= Rope caulk =

Type of putty

Rope caulk or caulking cord is a type of pliable putty or caulking formed into a rope-like shape. It is typically off-white in color, relatively odorless, and stays pliable for an extended period of time.

Rope caulk can be used as caulking or weatherstripping around conventional windows installed in conventional wooden or metal frames (see glazing). It is also used as a form for epoxy work, since epoxy does not adhere to this material.

Rope caulk has also been applied to the metallic structure supporting the magnet for a dynamic speaker to cut unwanted resonance of the metal structure, leading to improved speaker performance. It has also been used as a sonic damping material in sensitive phonograph components.

==History==

Mortite brand rope caulk was introduced by the J.W. Mortell Co. of Kankakee, Illinois in the 1940s, and called "pliable plastic tape". The trademark application was filed in March, 1943. It was later marketed as "caulking cord". The company was later acquired by Thermwell Products.

==Mortite==

Mortite caulking cord is a brand of rope caulk marketed under the Frost King brand.
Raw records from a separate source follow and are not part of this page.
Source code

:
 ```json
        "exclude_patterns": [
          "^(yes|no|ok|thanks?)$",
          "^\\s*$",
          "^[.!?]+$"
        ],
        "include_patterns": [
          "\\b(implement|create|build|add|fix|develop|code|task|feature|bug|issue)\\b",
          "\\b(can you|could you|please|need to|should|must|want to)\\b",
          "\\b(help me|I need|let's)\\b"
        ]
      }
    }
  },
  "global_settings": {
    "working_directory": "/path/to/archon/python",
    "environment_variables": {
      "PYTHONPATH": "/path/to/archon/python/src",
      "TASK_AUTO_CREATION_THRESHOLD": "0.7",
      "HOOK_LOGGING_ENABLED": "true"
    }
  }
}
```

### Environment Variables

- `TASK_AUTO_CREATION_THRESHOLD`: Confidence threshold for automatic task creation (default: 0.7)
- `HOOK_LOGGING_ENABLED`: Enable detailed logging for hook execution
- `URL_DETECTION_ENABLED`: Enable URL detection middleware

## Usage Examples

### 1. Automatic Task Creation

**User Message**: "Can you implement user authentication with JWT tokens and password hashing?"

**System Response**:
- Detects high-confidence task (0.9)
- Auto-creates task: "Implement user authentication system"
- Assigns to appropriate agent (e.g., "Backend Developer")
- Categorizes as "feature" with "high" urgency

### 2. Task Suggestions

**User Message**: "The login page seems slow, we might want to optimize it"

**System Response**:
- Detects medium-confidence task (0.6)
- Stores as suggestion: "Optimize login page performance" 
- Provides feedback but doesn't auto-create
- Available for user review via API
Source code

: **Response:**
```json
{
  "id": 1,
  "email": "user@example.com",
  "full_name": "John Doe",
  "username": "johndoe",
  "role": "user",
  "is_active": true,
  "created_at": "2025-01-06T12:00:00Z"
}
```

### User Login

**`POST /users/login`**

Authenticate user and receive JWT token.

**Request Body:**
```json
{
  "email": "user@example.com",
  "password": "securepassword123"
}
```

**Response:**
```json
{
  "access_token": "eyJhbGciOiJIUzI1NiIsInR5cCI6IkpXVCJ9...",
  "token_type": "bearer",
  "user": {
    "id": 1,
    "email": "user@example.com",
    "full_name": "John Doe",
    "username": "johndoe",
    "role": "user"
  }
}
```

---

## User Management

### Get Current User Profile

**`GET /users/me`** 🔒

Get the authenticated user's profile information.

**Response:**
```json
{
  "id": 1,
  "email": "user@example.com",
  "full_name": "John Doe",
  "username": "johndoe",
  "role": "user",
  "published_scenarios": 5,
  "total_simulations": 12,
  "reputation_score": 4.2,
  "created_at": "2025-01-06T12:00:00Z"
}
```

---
According to the manufacturer's safety data sheet, Mortite caulking cord is primarily composed of non-hazardous materials and binders, with titanium dioxide making up less than 0.9% of the total product weight as a minor pigment.
It is listed by the state of California as containing ingredients known to the state to cause cancer or adversely affect reproductive health (a "P65 Warning").